→ Stored data

---*---

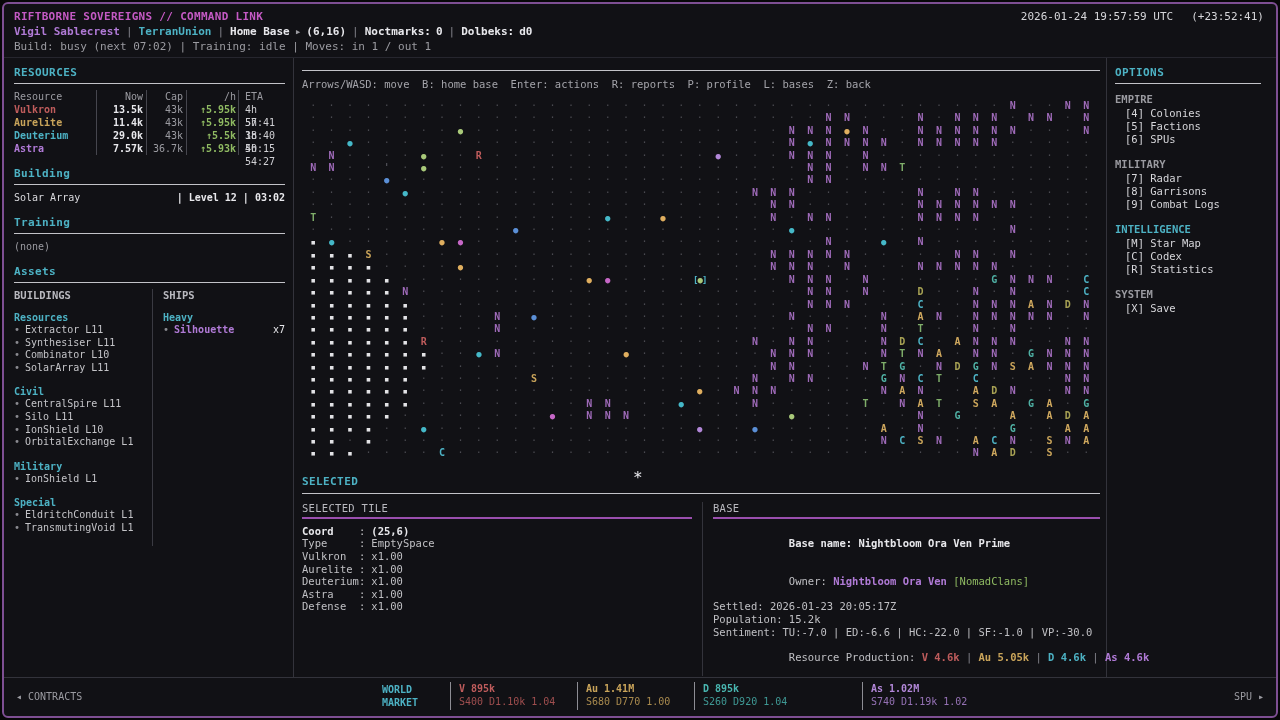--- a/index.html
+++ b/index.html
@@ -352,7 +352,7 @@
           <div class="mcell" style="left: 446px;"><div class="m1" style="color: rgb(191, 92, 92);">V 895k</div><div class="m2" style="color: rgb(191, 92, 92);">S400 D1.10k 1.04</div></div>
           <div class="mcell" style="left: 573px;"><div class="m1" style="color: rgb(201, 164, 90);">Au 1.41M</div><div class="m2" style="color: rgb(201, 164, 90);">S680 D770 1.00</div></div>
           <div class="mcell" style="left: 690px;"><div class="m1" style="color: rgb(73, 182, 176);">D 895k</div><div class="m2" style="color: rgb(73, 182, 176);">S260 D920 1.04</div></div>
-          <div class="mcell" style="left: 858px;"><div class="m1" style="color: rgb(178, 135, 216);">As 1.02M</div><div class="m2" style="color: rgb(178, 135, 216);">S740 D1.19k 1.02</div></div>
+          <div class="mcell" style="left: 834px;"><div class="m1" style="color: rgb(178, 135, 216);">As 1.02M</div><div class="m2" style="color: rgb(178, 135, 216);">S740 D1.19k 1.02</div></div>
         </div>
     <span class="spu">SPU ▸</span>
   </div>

---*---

No pictures belong in the copy. Transcribe every entry exactly.

→ Answer box
--- a/index.html
+++ b/index.html
@@ -352,7 +352,7 @@
           <div class="mcell" style="left: 446px;"><div class="m1" style="color: rgb(191, 92, 92);">V 895k</div><div class="m2" style="color: rgb(191, 92, 92);">S400 D1.10k 1.04</div></div>
           <div class="mcell" style="left: 573px;"><div class="m1" style="color: rgb(201, 164, 90);">Au 1.41M</div><div class="m2" style="color: rgb(201, 164, 90);">S680 D770 1.00</div></div>
           <div class="mcell" style="left: 690px;"><div class="m1" style="color: rgb(73, 182, 176);">D 895k</div><div class="m2" style="color: rgb(73, 182, 176);">S260 D920 1.04</div></div>
-          <div class="mcell" style="left: 858px;"><div class="m1" style="color: rgb(178, 135, 216);">As 1.02M</div><div class="m2" style="color: rgb(178, 135, 216);">S740 D1.19k 1.02</div></div>
+          <div class="mcell" style="left: 834px;"><div class="m1" style="color: rgb(178, 135, 216);">As 1.02M</div><div class="m2" style="color: rgb(178, 135, 216);">S740 D1.19k 1.02</div></div>
         </div>
     <span class="spu">SPU ▸</span>
   </div>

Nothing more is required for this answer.